Long-Term Diversification Benefits
Insurance companies usually apply a long-term investment strategy for their general investment accounts. With over two-hundred billion dollars in assets, the current exposure to Bitcoin for MassMutual appears only designed to diversify the portfolio.
As we have seen lately, the two main assets considered as mandatory in a long-term portfolio (i.e., gold and Bitcoin) can diverge. While most of 2020 they moved in a positive correlation, the two diverged strongly since October. As such, gold corrected from the all-time highs to the current $1,820 while Bitcoin almost doubled in price since October, rising from $10,000 close to $20,000.
The problem with Bitcoin remains its relatively small market, which offers an answer for its high volatility. A long-term investment makes sense as you never know where Bitcoin might go. As one of the recent institutional investors put it, the world did not understand much of the Internet in the 90s, so it might be something similar to Bitcoin in the present.
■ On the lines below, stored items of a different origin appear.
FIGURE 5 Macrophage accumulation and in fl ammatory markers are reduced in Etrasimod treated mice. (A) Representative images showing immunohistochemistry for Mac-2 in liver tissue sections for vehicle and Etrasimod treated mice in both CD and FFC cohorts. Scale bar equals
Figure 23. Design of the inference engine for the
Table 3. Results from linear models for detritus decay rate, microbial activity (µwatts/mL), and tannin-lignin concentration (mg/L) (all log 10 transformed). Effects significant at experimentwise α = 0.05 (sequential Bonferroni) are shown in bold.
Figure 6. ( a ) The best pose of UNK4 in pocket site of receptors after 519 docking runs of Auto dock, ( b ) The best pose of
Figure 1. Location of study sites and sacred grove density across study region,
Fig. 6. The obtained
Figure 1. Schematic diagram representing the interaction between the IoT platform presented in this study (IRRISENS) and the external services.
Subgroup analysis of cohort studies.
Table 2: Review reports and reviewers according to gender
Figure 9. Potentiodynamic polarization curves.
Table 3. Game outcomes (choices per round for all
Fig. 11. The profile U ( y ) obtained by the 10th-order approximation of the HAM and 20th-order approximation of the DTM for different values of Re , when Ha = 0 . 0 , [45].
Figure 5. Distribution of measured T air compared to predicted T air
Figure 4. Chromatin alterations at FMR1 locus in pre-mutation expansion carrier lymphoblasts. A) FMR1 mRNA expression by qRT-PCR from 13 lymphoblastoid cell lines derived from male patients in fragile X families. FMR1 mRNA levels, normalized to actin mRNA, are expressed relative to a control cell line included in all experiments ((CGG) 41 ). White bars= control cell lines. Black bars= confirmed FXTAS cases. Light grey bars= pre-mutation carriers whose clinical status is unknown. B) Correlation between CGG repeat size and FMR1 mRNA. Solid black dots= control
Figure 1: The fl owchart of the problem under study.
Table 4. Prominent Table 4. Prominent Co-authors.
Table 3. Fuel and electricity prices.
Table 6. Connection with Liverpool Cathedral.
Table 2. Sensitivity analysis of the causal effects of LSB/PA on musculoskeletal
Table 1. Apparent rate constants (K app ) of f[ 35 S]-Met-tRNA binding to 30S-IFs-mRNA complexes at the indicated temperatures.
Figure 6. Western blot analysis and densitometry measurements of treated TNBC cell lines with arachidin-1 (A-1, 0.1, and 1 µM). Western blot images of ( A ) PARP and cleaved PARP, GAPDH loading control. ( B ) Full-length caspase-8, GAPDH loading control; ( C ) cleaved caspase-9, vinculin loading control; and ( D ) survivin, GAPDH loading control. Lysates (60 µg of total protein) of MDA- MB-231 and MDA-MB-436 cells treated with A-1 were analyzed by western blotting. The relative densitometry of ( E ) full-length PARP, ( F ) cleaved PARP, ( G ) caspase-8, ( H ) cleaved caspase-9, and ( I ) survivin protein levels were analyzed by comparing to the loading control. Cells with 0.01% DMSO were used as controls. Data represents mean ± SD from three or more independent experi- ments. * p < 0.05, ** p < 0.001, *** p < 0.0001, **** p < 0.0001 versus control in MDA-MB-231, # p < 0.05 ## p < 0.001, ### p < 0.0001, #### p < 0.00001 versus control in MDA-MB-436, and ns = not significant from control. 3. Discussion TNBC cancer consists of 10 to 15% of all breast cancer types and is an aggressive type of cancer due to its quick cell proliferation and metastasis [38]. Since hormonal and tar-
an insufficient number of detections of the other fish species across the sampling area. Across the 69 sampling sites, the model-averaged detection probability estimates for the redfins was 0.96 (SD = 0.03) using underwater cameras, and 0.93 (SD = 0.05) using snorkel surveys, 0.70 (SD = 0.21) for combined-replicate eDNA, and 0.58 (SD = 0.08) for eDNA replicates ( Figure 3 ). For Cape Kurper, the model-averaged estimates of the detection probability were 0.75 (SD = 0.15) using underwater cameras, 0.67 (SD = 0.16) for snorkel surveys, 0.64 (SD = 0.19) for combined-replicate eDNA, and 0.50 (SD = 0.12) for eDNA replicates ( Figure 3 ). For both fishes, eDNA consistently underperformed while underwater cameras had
Sure, if one pinpoints to Bitcoin’s performance in a specific period, then doubling your investment from the start of October 2020 to the end of November the same year is fantastic. As such, many holders (i.e., long-term investors from the retail community) are asking why do other traders/investors hesitate in joining the Bitcoin race?
The answer comes from volatility. While everyone talks about the positive performance, few mention the negative one. For instance, since the start of 2020, Bitcoin first lost about 60% of its value before bouncing.
Hence, if your investment strategy is not affected by such a discrepancy, then Bitcoin is the right asset for it. In other words, the only way institutional investors join the Bitcoin race is by investing a tiny fraction of their portfolios. Hodlers do just the opposite – at their own peril.